> Source text
==*==
Up until now, we have been talking about heaps as trees, but how would we implement them? Using a tree to implement the heap leaves us with some questions that have difficult answers. How do the children know who their parent is? How do you keep track of where the next item should be added? In order for children to interact with their parent, we would have to use recursion to go down a path, and then as the recursive calls unfold swap back up the tree to restructure the heap. To keep track of where the next item should go, we could keep a count of the number of items in the heap, and use that number to construct the path down the tree to insert.

Both questions have reasonable answers, but in practice they require complicated code in order to work correctly.
==*==
> Task 1
Decide whether each statement below agrees with the passage on heap implementation, answering yes or no and quoting the words of the passage that settle it.
(a) A tree-based heap would need recursion so that children can interact with their parent.
(b) A count of the items in the heap is of no use in finding where the next item goes.
(c) In practice, the answers to both questions lead to simple code.
> Task 2
Summarize the passage on heap implementation in two sentences.
> Task 3
Answer these questions from the passage on heap implementation, one line each.
(a) What happens as the recursive calls unfold?
(b) What number could be used to construct the path down the tree for an insertion?
(c) What do the answers to both questions require in practice?
The items after the passage on heap implementation are separate material and do not belong to it.

> Record excerpts
==*==
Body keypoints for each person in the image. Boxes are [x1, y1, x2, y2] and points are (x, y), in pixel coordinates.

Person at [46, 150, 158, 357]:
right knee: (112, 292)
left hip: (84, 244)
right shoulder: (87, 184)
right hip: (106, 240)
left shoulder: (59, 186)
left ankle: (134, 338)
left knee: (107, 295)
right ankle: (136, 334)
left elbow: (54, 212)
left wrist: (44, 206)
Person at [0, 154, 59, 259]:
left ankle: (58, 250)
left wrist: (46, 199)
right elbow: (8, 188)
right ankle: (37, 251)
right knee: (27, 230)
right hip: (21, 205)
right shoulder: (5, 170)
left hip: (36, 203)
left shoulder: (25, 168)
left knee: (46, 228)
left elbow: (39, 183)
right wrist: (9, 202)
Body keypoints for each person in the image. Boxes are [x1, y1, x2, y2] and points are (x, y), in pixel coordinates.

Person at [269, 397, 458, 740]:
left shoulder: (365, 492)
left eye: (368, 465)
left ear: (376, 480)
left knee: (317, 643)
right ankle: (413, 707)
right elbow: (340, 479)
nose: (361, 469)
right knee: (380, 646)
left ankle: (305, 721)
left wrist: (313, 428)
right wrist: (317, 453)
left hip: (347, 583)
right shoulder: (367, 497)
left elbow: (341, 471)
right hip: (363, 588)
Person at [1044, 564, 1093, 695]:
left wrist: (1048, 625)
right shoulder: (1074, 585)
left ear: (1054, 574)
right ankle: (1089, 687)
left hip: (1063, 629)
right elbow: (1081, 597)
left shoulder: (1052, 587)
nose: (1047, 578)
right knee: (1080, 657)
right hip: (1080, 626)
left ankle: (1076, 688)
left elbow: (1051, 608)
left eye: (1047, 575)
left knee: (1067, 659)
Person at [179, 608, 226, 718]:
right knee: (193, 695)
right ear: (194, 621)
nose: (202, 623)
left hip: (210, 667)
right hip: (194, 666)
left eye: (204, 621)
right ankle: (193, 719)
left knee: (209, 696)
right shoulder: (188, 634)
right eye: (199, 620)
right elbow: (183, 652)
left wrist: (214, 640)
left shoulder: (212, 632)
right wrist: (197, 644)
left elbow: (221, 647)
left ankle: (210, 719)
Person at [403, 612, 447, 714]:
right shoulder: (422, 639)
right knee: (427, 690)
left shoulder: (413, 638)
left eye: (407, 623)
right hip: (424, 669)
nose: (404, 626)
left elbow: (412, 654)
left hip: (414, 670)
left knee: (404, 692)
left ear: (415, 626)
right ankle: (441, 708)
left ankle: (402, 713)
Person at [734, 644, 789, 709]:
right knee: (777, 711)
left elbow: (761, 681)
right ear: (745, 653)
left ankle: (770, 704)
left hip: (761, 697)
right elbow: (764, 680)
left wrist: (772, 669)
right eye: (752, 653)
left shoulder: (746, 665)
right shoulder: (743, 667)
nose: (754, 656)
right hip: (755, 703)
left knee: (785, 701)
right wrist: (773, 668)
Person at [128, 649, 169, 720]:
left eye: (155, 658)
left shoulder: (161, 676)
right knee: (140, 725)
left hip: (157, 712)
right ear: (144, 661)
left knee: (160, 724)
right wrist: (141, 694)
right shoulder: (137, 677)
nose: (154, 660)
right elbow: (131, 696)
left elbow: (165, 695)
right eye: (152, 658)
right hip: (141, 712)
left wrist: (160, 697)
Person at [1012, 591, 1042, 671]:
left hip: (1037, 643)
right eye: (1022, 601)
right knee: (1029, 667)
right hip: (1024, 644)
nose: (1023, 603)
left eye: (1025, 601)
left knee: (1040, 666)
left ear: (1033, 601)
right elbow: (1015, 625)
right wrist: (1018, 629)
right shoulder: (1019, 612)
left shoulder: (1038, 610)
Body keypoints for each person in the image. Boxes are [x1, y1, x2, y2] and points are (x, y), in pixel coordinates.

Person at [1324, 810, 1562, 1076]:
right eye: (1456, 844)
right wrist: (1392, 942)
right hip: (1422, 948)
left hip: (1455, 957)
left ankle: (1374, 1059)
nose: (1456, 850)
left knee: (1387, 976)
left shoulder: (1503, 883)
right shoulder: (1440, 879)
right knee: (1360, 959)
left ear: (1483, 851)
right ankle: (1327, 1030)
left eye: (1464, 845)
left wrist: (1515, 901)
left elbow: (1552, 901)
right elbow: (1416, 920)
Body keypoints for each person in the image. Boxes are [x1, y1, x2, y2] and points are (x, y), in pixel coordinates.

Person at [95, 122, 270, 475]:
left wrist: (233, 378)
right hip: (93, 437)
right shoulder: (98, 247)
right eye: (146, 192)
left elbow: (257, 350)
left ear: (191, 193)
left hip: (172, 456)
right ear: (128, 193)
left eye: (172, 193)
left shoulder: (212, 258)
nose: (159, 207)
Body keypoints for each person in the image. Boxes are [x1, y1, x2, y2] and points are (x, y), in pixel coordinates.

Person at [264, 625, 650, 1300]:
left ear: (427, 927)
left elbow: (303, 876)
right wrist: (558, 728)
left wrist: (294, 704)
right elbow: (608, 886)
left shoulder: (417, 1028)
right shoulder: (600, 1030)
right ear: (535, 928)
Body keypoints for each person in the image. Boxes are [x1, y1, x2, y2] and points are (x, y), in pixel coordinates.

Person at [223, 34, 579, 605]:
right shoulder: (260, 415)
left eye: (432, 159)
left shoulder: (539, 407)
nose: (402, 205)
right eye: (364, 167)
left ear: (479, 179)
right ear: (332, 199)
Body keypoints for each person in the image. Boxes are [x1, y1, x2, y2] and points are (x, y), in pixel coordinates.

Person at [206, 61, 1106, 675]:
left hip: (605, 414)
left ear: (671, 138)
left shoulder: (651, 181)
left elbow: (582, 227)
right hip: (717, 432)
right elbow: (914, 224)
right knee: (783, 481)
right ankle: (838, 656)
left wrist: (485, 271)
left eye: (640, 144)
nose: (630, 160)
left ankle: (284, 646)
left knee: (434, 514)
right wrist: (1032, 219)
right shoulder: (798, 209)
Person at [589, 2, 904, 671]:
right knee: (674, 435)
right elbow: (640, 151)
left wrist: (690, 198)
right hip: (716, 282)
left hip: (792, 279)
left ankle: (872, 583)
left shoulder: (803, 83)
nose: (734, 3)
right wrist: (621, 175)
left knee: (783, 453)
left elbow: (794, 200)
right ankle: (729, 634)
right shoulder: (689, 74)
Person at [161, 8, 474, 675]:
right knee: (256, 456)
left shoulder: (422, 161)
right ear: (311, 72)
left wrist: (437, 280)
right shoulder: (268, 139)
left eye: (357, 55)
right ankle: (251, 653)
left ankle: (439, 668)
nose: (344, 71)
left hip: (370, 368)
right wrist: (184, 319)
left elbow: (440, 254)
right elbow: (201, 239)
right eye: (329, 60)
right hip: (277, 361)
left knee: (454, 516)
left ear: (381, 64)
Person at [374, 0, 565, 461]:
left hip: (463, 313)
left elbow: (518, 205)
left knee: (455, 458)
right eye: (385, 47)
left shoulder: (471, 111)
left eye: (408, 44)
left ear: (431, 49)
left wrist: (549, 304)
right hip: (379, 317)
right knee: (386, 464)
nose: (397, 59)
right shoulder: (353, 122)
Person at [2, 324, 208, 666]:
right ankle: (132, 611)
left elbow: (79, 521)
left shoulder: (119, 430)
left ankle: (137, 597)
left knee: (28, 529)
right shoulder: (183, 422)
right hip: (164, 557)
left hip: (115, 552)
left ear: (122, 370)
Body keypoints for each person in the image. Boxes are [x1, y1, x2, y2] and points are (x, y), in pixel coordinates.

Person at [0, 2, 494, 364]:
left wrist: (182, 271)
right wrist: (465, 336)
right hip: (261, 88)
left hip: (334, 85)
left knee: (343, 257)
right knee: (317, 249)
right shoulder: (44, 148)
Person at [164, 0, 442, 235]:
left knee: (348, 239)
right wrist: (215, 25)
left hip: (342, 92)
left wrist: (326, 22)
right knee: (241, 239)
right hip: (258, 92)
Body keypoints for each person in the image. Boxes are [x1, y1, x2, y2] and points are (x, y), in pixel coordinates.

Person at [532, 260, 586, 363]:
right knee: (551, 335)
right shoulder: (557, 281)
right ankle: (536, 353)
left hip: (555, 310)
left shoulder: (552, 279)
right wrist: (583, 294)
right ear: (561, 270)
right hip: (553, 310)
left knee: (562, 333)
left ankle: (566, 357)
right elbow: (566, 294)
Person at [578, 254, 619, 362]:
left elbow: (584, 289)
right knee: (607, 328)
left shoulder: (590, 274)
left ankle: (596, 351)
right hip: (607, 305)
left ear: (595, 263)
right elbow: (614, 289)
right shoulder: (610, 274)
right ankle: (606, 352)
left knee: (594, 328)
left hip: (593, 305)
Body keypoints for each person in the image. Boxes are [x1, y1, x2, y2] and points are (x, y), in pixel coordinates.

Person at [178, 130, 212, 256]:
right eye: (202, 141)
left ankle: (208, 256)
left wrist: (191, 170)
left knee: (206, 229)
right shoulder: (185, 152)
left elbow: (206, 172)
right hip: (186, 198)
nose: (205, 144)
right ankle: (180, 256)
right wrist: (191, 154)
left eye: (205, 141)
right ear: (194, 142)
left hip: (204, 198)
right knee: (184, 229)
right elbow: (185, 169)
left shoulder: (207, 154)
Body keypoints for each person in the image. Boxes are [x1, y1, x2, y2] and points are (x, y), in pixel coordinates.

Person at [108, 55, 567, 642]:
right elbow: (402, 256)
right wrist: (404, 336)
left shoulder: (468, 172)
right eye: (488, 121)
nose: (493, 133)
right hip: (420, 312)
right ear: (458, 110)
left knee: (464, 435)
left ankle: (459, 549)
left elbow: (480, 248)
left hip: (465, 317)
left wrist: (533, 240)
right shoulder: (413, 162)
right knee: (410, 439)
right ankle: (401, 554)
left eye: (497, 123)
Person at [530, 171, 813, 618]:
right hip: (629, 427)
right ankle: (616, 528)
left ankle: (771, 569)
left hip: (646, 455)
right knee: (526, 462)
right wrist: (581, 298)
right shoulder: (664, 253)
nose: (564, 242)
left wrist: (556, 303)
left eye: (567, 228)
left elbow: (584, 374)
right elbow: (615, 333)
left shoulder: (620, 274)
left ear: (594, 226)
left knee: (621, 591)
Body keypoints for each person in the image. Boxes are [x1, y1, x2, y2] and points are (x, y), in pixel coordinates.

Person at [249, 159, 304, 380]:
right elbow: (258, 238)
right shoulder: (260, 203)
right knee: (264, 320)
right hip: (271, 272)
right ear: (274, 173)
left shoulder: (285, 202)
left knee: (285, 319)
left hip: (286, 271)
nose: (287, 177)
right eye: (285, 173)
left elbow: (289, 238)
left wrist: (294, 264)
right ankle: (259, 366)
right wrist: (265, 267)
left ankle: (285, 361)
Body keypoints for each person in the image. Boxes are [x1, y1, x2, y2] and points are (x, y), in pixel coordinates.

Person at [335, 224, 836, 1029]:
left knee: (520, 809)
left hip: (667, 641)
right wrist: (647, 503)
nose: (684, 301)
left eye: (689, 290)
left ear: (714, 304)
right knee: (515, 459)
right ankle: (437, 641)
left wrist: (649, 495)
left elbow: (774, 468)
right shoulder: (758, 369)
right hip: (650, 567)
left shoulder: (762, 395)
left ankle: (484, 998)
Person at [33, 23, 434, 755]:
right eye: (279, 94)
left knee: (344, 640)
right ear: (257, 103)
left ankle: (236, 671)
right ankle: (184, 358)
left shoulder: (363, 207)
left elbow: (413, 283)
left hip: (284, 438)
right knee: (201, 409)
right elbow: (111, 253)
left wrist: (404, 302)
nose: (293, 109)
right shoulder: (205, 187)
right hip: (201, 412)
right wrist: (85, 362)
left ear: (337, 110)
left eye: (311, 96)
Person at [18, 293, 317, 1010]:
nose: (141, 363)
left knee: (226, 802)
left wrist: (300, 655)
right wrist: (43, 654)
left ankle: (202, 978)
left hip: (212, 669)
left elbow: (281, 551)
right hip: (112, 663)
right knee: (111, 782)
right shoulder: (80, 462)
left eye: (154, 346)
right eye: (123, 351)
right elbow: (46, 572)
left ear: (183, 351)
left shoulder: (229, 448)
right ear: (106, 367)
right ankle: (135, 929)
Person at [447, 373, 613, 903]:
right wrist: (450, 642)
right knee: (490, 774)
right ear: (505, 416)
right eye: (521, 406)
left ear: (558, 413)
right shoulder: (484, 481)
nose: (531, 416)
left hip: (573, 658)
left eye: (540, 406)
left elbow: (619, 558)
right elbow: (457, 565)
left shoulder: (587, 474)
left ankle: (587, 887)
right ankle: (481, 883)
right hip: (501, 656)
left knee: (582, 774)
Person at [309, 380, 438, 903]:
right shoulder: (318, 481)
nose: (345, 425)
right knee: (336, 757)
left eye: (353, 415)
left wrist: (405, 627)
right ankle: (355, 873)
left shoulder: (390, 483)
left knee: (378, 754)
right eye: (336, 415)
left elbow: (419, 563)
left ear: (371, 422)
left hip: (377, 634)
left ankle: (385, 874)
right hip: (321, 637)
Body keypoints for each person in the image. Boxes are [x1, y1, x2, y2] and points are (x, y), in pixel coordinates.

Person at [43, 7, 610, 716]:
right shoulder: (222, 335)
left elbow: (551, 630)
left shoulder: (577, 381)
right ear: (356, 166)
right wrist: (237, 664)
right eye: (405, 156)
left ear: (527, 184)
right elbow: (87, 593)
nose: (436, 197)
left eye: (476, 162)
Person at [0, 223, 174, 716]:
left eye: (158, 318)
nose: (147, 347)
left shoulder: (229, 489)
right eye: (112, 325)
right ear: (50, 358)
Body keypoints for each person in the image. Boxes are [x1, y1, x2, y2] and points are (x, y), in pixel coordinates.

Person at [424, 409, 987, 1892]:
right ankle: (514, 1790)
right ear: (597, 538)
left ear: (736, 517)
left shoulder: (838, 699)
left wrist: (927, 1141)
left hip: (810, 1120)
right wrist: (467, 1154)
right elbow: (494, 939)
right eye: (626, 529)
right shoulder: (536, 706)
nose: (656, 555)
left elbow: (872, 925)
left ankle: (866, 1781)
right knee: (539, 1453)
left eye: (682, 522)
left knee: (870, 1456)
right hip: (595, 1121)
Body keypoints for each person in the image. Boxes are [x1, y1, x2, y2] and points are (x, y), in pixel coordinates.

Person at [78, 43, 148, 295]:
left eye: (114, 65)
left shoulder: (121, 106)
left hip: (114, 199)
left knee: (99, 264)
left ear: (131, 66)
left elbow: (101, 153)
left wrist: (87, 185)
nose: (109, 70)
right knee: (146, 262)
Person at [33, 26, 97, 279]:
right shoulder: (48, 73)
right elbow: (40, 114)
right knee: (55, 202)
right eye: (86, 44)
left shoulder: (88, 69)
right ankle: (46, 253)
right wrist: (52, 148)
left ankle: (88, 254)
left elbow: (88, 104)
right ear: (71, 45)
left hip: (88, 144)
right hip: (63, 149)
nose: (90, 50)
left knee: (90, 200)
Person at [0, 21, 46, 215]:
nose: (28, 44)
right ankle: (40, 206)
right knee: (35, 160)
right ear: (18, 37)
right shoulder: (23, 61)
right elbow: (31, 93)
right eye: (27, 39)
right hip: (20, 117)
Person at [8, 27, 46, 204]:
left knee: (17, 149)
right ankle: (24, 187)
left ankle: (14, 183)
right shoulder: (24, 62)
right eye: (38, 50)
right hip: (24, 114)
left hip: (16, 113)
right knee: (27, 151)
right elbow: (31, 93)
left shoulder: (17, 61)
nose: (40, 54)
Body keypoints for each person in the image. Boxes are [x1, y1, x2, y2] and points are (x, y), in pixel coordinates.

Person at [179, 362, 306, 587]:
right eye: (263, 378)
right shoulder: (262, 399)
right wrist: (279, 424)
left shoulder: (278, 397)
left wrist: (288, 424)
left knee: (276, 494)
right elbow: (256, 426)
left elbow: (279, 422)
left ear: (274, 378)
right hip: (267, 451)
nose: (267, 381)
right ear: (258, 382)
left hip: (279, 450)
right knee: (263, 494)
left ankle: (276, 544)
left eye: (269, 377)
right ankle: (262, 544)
==*==
> Expected output 1
(a) Yes: "In order for children to interact with their parent, we would have to use recursion to go down a path"
(b) No: "we could keep a count of the number of items in the heap, and use that number to construct the path down the tree to insert"
(c) No: "in practice they require complicated code in order to work correctly"

> Expected output 2
Implementing a heap as a tree raises hard questions, such as how children know their parent and how to keep track of where the next item should be added. Recursion that swaps back up the tree could answer the first, and a count of items used to build an insertion path could answer the second, but in practice both require complicated code to work correctly.

> Expected output 3
(a) The code swaps back up the tree to restructure the heap.
(b) The count of the number of items in the heap.
(c) Complicated code in order to work correctly.